Une proposition de résolution élargie à toutes les crèches
La proposition de résolution portée par le député LFI William Martinet s’intéressait, à l’origine, exclusivement aux crèches du secteur privé, mais amendée en commission des affaires sociales par LR, son périmètre avait été élargi à toutes les crèches quel que soit leur statut. C’est donc cette version issue des travaux de la commission des affaires sociales que William Martinet, rapporteur, a présenté en séance publique le 28 novembre. L’exposé des motifs avait été largement mis en cause par la commission, jugé à juste titre partial et donnant par avance les réponses aux questions abordées par l’éventuelle commission d’enquête parlementaire,
C’est probablement ce qui a poussé le rapporteur à adoucir ses propos introductifs. La relève de toute façon était prise par les députés de son groupe inscrits comme orateurs.

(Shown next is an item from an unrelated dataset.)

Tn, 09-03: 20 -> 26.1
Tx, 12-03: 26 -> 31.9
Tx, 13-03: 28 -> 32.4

Il y a mis du sien, William Martinet, dans l’exposé oral de sa résolution ! Il a insisté sur le fait que la commission d’enquête s’intéressait à toutes les crèches (de quoi rassurer la majorité présidentielle et la droite), il a évoqué la qualité d’accueil et l’intérêt des enfants (pour répondre aux critiques des auteures du rapport de la mission flash lancée par la délégation aux droits des enfants). Evidemment, il n’a pas caché ses convictions et dans sa deuxième partie d’intervention a rappelé ses doutes (c’est un euphémisme !) quant au privé lucratif et notamment quant aux big four nourris aux fonds d’investissement. Enfin, dernière tentative pour rassurer et l’emporter : c’est une commission d’enquête transpartisane, et sa composition sera le reflet des différentes forces politiques de l’Assemblée nationale. Elle ne sera pas sous l’emprise de LFI et de ses croyances et présupposés.

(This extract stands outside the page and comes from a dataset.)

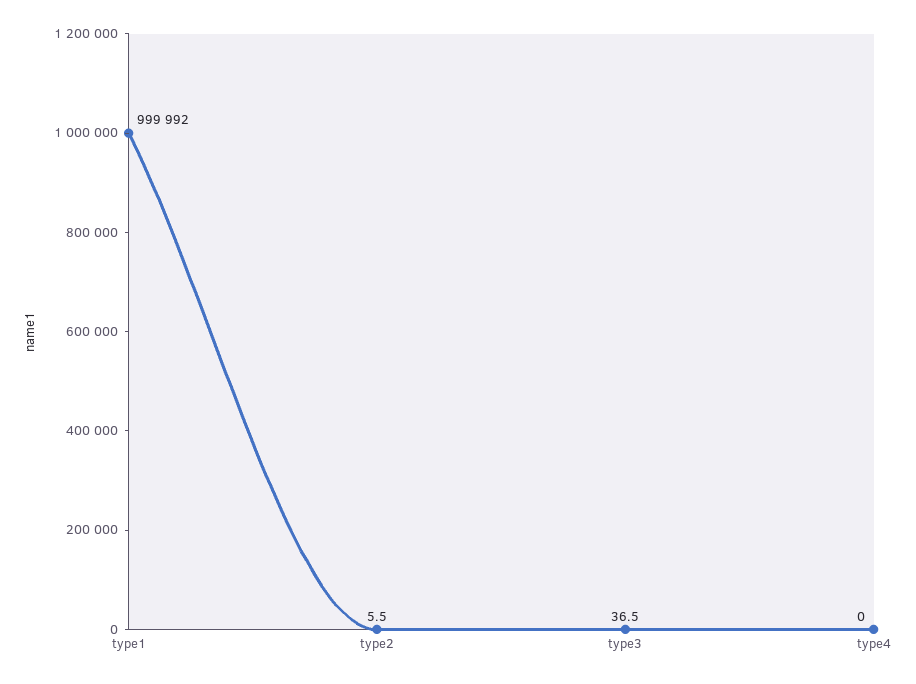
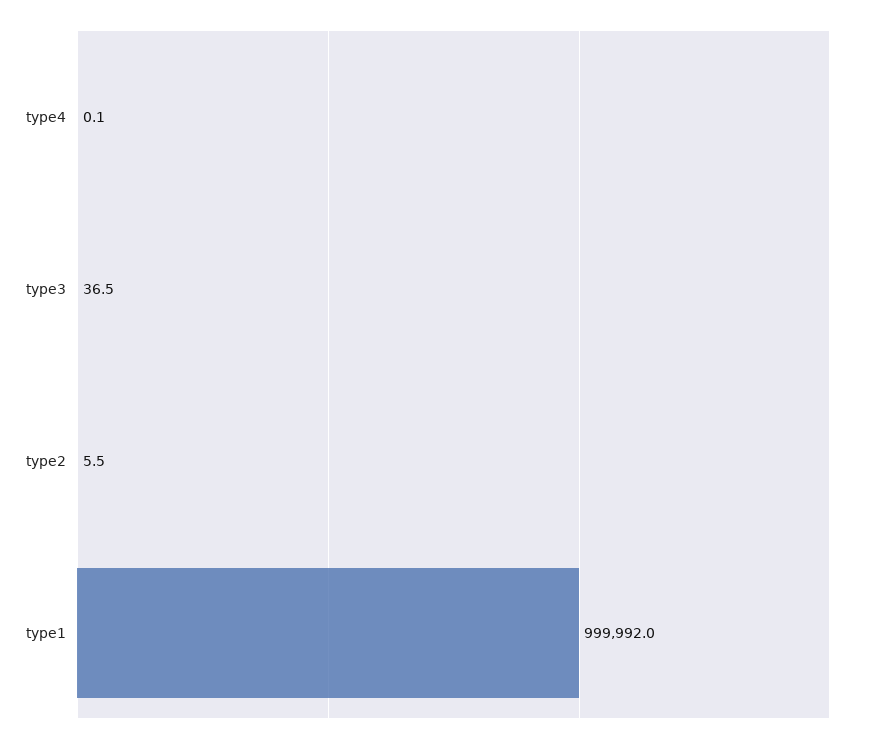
type4: 0 -> 0.1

L’hémicycle, théâtre des egos et des postures
Il paraît que ce sont les règles du jeu, mais force est de constater que personne ne s’écoute à l’Assemblée nationale ! Chacun expose son point de vue sans tenir compte de ce qui a été dit précédemment (d’où certaines redites, reprises du rapport de l’IGAS et des deux livres publiés à la rentrée) : les enfants privés de nourriture pour faire des économies et non changés pour les mêmes raisons, le décès de la petite fille à Lyon ont été cités par tous les orateurs. Comme si tout devait être figé, une bonne fois pour toute en fonction de son camp politique. On est loin de la petite enfance, mais il semble que ceux qui s’étonnent ainsi sont considérés comme bien naïfs.
Donc chaque groupe, via un orateur désigné, a expliqué et motivé son vote à venir.

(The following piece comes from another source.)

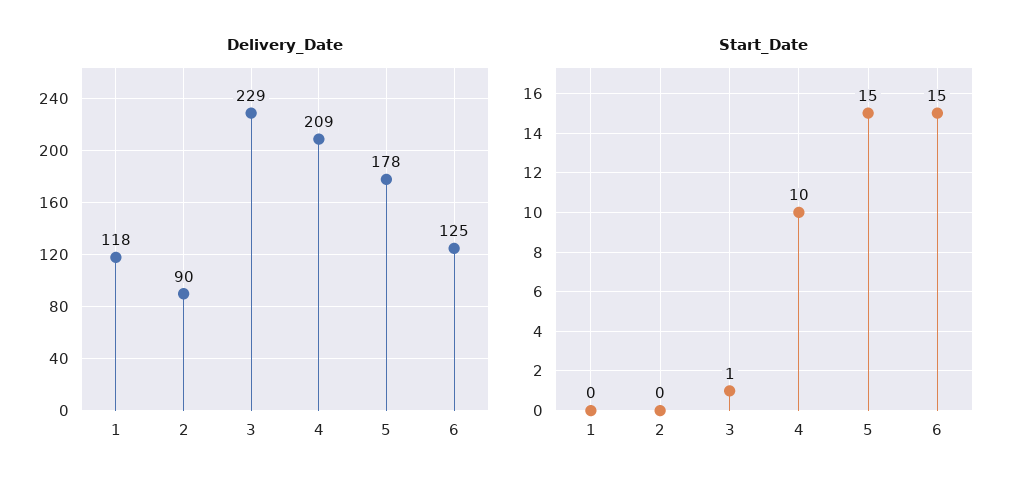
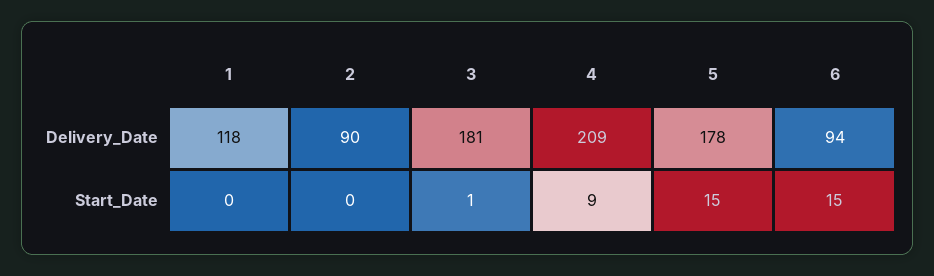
Delivery_Date, 3: 229 -> 181
Delivery_Date, 6: 125 -> 94
Start_Date, 4: 10 -> 9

Thibaud Bazin pour Les Républicains (celui là-même qui avait fait voter ses amendements à la commission des affaires sociales), avec une certaine mauvaise foi (ou manque de travail) fait reposer tout son argumentaire sur le texte original qui ne portait que sur les entreprises de crèches ! Propos virulents, légèrement hors sujet avec une conclusion attendue : les députés LR voteront contre cette résolution.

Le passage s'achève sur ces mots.